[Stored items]
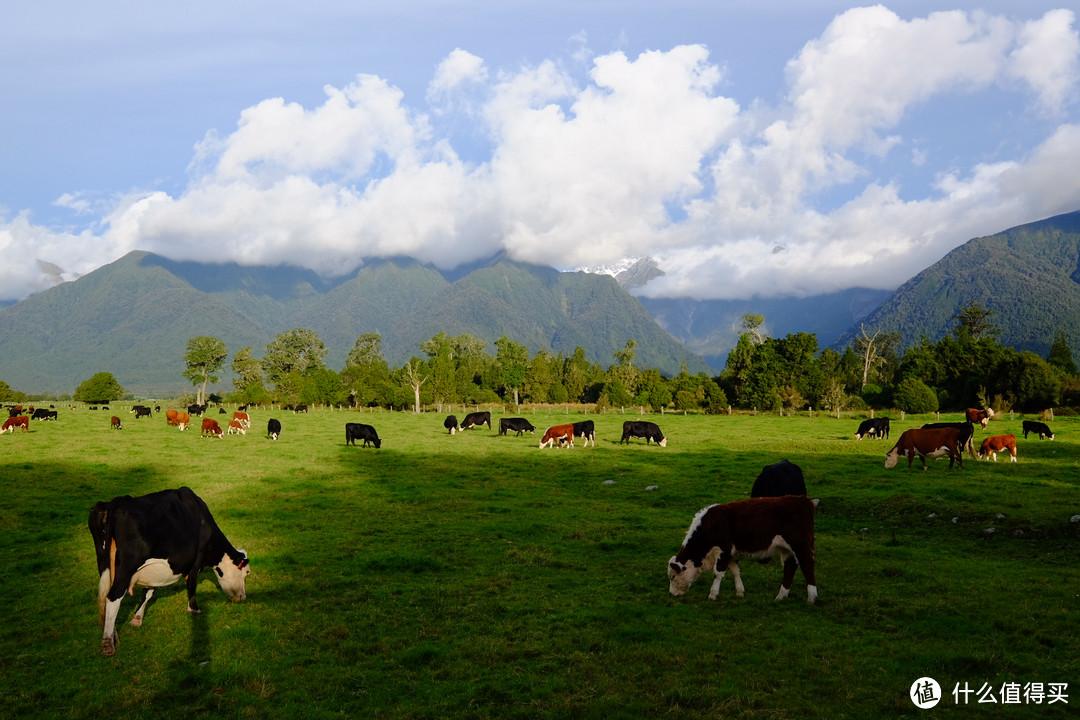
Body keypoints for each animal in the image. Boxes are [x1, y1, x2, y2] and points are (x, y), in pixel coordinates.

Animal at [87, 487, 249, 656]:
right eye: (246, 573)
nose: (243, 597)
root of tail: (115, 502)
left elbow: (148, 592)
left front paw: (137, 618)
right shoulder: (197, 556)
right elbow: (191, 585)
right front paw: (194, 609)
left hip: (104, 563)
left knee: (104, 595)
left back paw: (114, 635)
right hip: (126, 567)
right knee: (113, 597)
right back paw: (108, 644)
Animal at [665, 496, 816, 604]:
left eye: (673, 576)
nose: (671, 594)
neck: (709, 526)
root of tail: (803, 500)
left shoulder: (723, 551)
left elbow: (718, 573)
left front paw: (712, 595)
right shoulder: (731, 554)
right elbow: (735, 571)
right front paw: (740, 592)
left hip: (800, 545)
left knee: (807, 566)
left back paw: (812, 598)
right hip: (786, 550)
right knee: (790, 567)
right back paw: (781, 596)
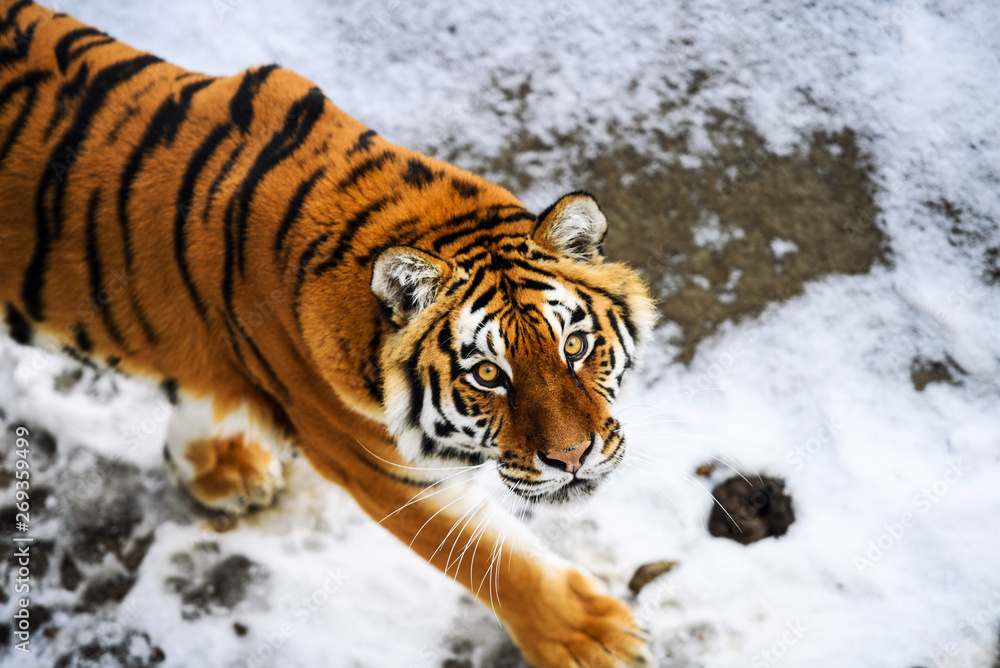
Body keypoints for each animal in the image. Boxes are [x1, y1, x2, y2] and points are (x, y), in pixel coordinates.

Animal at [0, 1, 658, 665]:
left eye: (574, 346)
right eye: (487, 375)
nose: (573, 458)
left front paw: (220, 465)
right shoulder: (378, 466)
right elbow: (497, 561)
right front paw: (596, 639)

— EXERCISE —
Given the records above, reproduce precisely and only the lines between the line holding "right knee: (113, 597)" and the line holding "right back paw: (781, 596)", inclusive.

— YOUR RESPONSE —
right knee: (113, 597)
right back paw: (108, 644)
Animal at [665, 496, 816, 604]:
left eye: (673, 576)
nose: (671, 594)
neck: (709, 526)
root of tail: (803, 500)
left shoulder: (723, 551)
left elbow: (718, 573)
left front paw: (712, 595)
right shoulder: (731, 554)
right elbow: (735, 571)
right front paw: (740, 592)
left hip: (800, 545)
left knee: (807, 566)
left back paw: (812, 598)
right hip: (786, 550)
right knee: (790, 567)
right back paw: (781, 596)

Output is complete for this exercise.